Een buurman sprak me laatst aan. Ooit studeerde hij Frans, in Nijmegen, maar hij was al jaren werkzaam bij een supermarktketen. Hij vertelde mij dat hij zijn Alma mater had benaderd omdat hij een vernieuwend idee had over stagemogelijkheden binnen zijn bedrijf. Maar het was hem niet gelukt een samenwerking op gang te brengen. Wat ik ervan vond dat er in zo’n dynamisch domein als het wetenschappelijk onderwijs zo weinig ondernemingszin te vinden was.
Tja.
Ik had, daar op de stoep, wel een paar ingevingen. En gaandeweg ontstond een goed gesprek.
Ik gaf hem allereerst graag gelijk dat het wetenschappelijk onderwijs een dynamisch domein is. En ik verzekerde hem dat er aan de universiteit veel mensen rondlopen met ondernemingszin, ook in het onderwijs. Maar hij wist natuurlijk net als ik dat een universiteit een logge instelling is waarin iedere vernieuwing op moet boksen tegen ingesleten patronen, stevig verankerd in de structuur van secties en faculteiten, en bovendien ook in de verwachtingen van de maatschappelijke context; nationaal en internationaal. Ga er maar aan staan. Vernieuwing is iets voor pioniers, zoals eertijds in het Wilde Westen, en nu op het internet. Maar het is niets voor de traditionele academische wereld.
Die constatering beviel mijzelf overigens niet. Ik hou mijzelf graag voor dat ik iedere dag een nieuwe wereld binnenstap en permanent blijf leren.
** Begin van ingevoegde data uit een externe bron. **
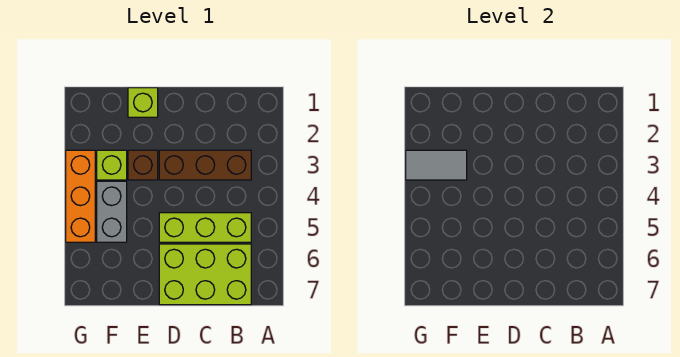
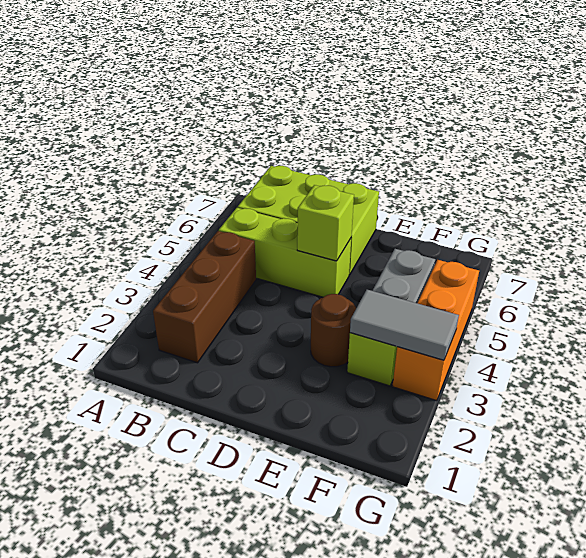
brown 1x3 brick [159,150,251,180] -> brown 1x3 brick turned to [153,231,256,363]
lime 1x1 brick [128,88,158,117] -> lime 1x1 brick moved to [297,185,354,261]
brown 1x1 brick [128,150,158,180] -> brown 1x1 round brick [311,294,356,367]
Dus ik deed er een schepje bovenop en hekelde een structuur die mij een doorn in het oog is: de nadruk op diploma’s. Universitair onderwijs is gebouwd rondom opleidingen die tot een diploma leiden en die daaraan hun financiering ontlenen. Zo’n diploma pretendeert een objectief getuigschrift te zijn. Iedereen die eenzelfde diploma heeft, weet en kan in principe hetzelfde. Waar en wanneer dan ook. Dat vraagt nogal wat van de opleiding waarin zo’n diploma geborgd is. Hoe kun je nu los van de persoonlijke eigenaardigheden van de instromende studenten garanderen dat de uitstromende alumni allemaal precies hetzelfde weten en kunnen? Nog afgezien van de vraag waarom je dat überhaupt zou willen, dwingt de ernst van de borging van diploma’s het universitaire onderwijs tot een unificering die met de huidige aantallen studenten volkomen belachelijk is. Die unificering leidt tot een enorme starheid.
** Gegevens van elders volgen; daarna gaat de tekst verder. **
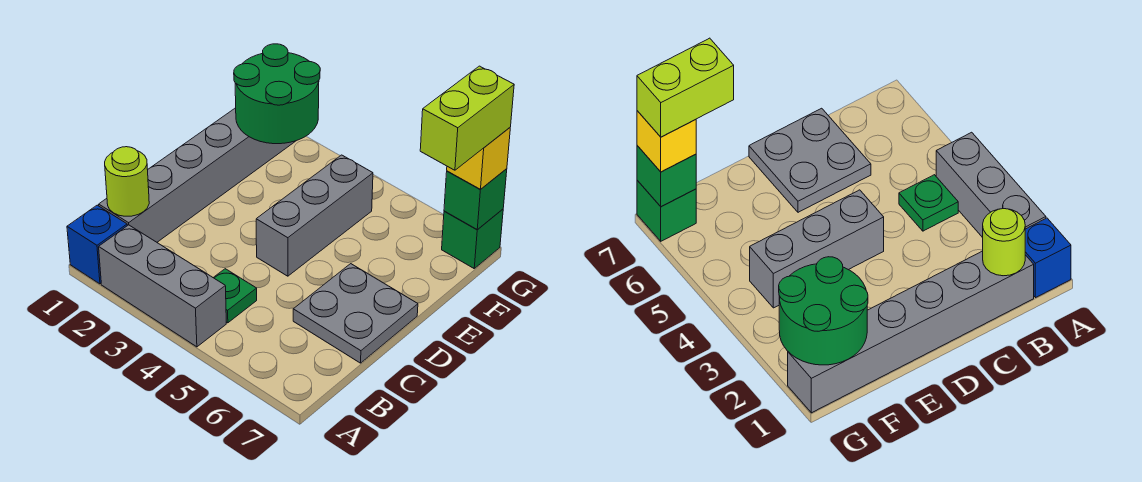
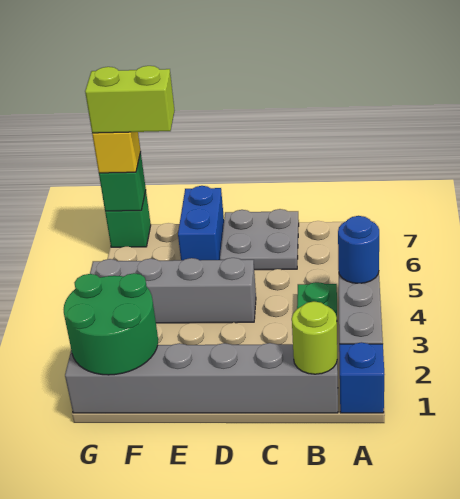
none -> blue 1x1 round brick [338,216,379,283]
grey 1x3 brick [256,155,373,276] -> grey 1x4 brick [90,258,256,323]
none -> blue 1x2 brick [178,186,224,260]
Dat had mijn buurman gemerkt. Iedereen vond dat hij een intrigerend idee had dat letterenstudenten een mooie kans zou bieden om hun fascinatie voor taal te benutten bij het verkennen en betreden van de arbeidsmarkt. Maar ja, hoe zou dit ingepast kunnen worden in de opleiding? Wie zou als interne stagebegeleider kunnen functioneren? En hoe zou het leerproces bewaakt en beoordeeld kunnen worden? Wat voor meetbaar eindresultaat zou bereikt kunnen worden?
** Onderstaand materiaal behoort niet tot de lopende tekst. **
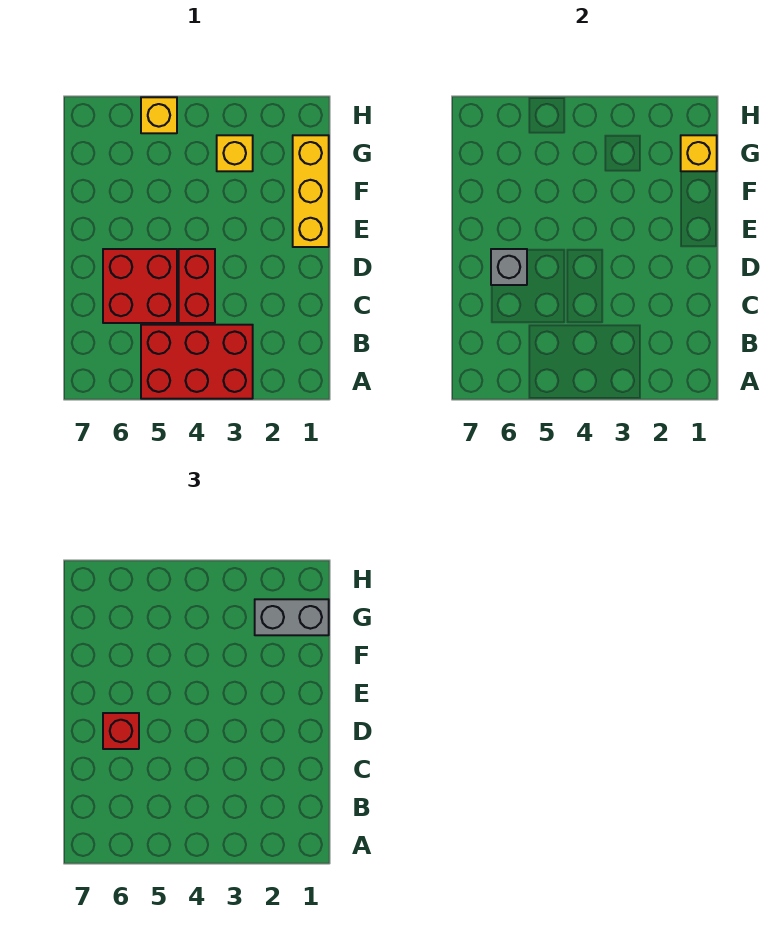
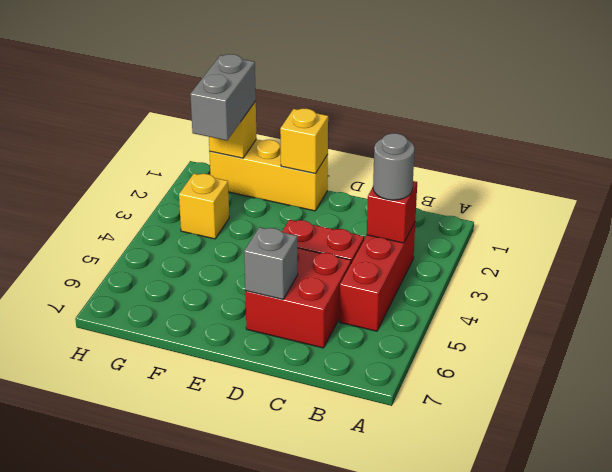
red 2x3 brick [141,325,253,399] -> red 1x3 brick [339,223,415,331]
none -> grey 1x1 round brick [373,133,415,200]
red 1x1 brick [103,713,139,749] -> red 1x1 brick moved to [367,181,417,243]
yellow 1x1 brick [141,97,177,133] -> yellow 1x1 brick moved to [280,109,328,174]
Mijn buurman had iets geopperd over de gecombineerde ontwikkeling van commerciële en linguistische talenten. Maar ja, hoe zou dat in te passen zijn in de eindtermen van de opleiding?
Het was op niets uitgelopen.
En zo pratend kwamen we op een dorpsgenoot die we allebei kenden en die onlangs gestopt was met een masteropleiding waaraan zij aanvankelijk enthousiast begonnen was. Het was een vergelijkbare teleurstelling, al ging het bij haar niet om een vernieuwende bijdrage aan het academisch onderwijs. Zij was afgehaakt, omdat zij wel graag veel wilde leren, maar niet geïnteresseerd was in de leerdoelen van de opleiding die zij daarvoor moest volgen. Zij was alleen in sommige studieonderdelen geïnteresseerd. Daarom was ze naar de studie-adviseur gestapt en had om maatwerk gevraagd.
Diens reactie was verbijsterend. Wie ze dacht dat ze was? En wat ze dacht dat een universiteit was?
Ik weet het niet.
Maar zouden we als universiteit niet iets moeten proberen te betekenen in de sfeer van het duale, levenslange leren?